El bloqueo del estrecho de Ormuz por Irán tras el ataque estadounidense-israelí de febrero de 2026 ha desencadenado una crisis sistémica en el sistema financiero global. La vía marítima estratégica, por la que transita el 20 % del crudo mundial, ya no acepta solo pagos en dólar estadounidense. Las tasas de tránsito se liquidan ahora en yuan chino, criptomonedas y divisas locales. Esto acelera una transición silenciosa pero irreversible: la erosión del petrodólar como pilar del poder económico estadounidense.
¿Qué es el petrodólar y por qué está en peligro?
El petrodólar es el sistema por el cual el crudo se negocia exclusivamente en dólares estadounidenses. Este mecanismo, vigente desde 1974, garantiza demanda constante de la moneda y refuerza la influencia financiera de EEUU.
Hoy, esa lógica se fractura. Irán exige tasas en yuan, y países como Arabia Saudí, Emiratos Árabes Unidos y Kuwait evalúan acuerdos bilaterales con China. El Banco Central de Irán ya emitió una circular interna autorizando operaciones en moneda nacional y yuan para exportaciones petroleras.
¿Cómo afecta el bloqueo de Ormuz a la economía global?
El cierre parcial del estrecho elevó el precio del barril de crudo un 37 % en tres semanas. Más de 1.900 buques quedaron atrapados. Las aseguradoras rechazaron coberturas en la zona. Los fletes marítimos se duplicaron.
Esto impactó directamente en la inflación global, especialmente en la eurozona. La Bolsa española cayó un 1,15 % en su apertura del 12 de mayo. Los mercados de materias primas registraron volatilidad récord. El índice de precios al productor (IPP) de la UE subió 0,8 puntos en abril.
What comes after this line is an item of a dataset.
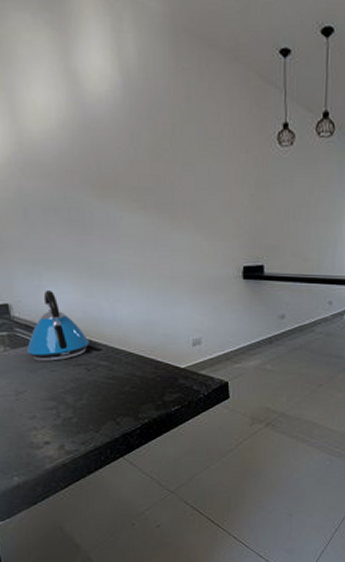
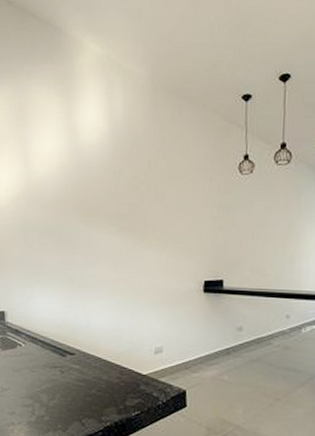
kettle: present [26,289,90,361] -> none [14,299,66,363]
El rol de China en la nueva arquitectura energética
China es el mayor importador de crudo del mundo. Compra el 32 % del petróleo iraní y el 28 % del saudí. Su moneda, el yuan, ya representa el 6,3 % de las reservas globales del FMI (frente al 2,9 % en 2016).
Pekín impulsa el sistema de pagos interbancarios CIPS, alternativo al SWIFT. En abril de 2026, el 18 % de las transacciones petroleras entre Irán y Emiratos usaron CIPS.
¿Qué dice el marco legal internacional sobre el tránsito por Ormuz?
El estrecho de Ormuz está regido por la Convención de las Naciones Unidas sobre el Derecho del Mar (UNCLOS). Irán no es parte del tratado, pero reconoce el principio de paso inocente y tránsito internacional.
Sin embargo, su exigencia de tasas de tránsito no tiene base en UNCLOS. La Corte Internacional de Justicia (CIJ) aún no ha emitido opinión. Mientras tanto, la Organización Marítima Internacional (OMI) ha emitido advertencias técnicas, no sanciones.
El vacío regulatorio y su costo económico
No existe un marco legal vinculante para cobrar peajes en estrechos internacionales. Esto permite a Irán actuar bajo el amparo de la soberanía costera. El costo: 4.200 millones de dólares diarios en comercio interrumpido, según la Cámara de Comercio Internacional.
¿Qué implica esto para los países árabes productores?
Los exportadores árabes enfrentan una disyuntiva estratégica: seguir vinculados al dólar o diversificar hacia monedas alternativas. Arabia Saudí ya acepta yuanes en el 12 % de sus ventas a China. Kuwait lanzó un fondo soberano en yuan en marzo de 2026.
- El petrodólar ya no es obligatorio: Irán y Emiratos aceptan yuan, criptomonedas y riyal saudí.
- El estrecho de Ormuz procesa 21 millones de barriles diarios: su bloqueo genera pérdidas de 3.800 millones USD/día.
- El yuan representa el 6,3 % de reservas globales: su uso en comercio energético creció un 210 % desde 2022.
- La CIPS procesó 14,7 billones de yuanes en 2025: un 44 % más que en 2024.
- La inflación en la eurozona subió 0,5 puntos en abril por el shock petrolero.
Datos Clave
- El 20 % del crudo mundial transita por el estrecho de Ormuz.
- Irán exige tasas de tránsito en yuan chino, criptomonedas y rial iraní.
- China es el primer cliente de Irán, Arabia Saudí y Kuwait.
- El sistema CIPS ya opera en 105 países y procesa el 18 % de las transacciones petroleras regionales.
- La hegemonía del dólar en el comercio energético cayó del 82 % (2019) al 67 % (abril 2026), según el BIS.